Marie traîna sous le jet à trente-huit degrés. La piscine fermait ses portes dans quelques minutes. La plupart des familles était déjà passée par la case shampoing-douche. Presque tout le monde s’affairait désormais dans les vestiaires. Le nageur devrait sortir de l’eau à son tour. Elle se demanda encore une fois si son choix de droite était le bon et bascula vers l’avant sa tête couverte de shampoing, le visage dégoulinant de mèches claires. C’est à cet instant qu’elle l’aperçut, à travers la mousse répandue sur ses yeux. L’homme entrait dans la salle de douches, celle de droite, bien sûr. Il se dirigea sans hésiter vers Marie et s’installa sous le pommeau voisin, alors que tout le compartiment était ostensiblement libre. C’en était trop pour notre jeune femme qui, malgré ce libertinage aquatique, était une créature sensible, cent pour cent fleur bleue. L’émotion la submergeait et l’inconnu était à peine à ses côtés qu’elle détournait déjà les yeux et le reste du corps, dans une volte-face pudique. Elle sentait son cœur battre n’importe comment pendant qu’elle se rinçait les cheveux avec un zèle excessif.
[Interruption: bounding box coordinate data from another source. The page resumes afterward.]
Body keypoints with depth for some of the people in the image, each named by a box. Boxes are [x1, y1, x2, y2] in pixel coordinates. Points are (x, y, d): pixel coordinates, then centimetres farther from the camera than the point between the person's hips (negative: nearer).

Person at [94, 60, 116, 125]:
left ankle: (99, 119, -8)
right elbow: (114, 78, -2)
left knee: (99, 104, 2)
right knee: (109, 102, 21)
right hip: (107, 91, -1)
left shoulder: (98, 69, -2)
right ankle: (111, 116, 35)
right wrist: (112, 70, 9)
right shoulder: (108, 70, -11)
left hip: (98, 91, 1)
Dans son dos, à quelques centimètres à peine, une présence physique, puissante et chargée, émanait du nageur et se déposait telle une chape hormonale sur ses épaules. Marie pouvait, malgré le voile aquatique recouvrant le sportif, percevoir la chaleur de sa peau, respirer son odeur et sentir son désir d’établir un contact visuel. Le nageur n’était pas pressé. Il attendait. Et Marie devrait bien, à un moment ou à un autre, affronter son regard. Elle suffoquait.
Enfin, cheveux rincés, rejetés en arrière, buste redressé, elle prit une grande inspiration et osa se tourner vers le magnifique crawler. 1m 50 au garrot. Un nabot musclé. Aussi large que haut.
Effet loupe de l’eau. Effet loupé de la séduction. Marie détourna la tête, acheva de se rincer et partit d’un air digne se cacher dans les vestiaires individuels.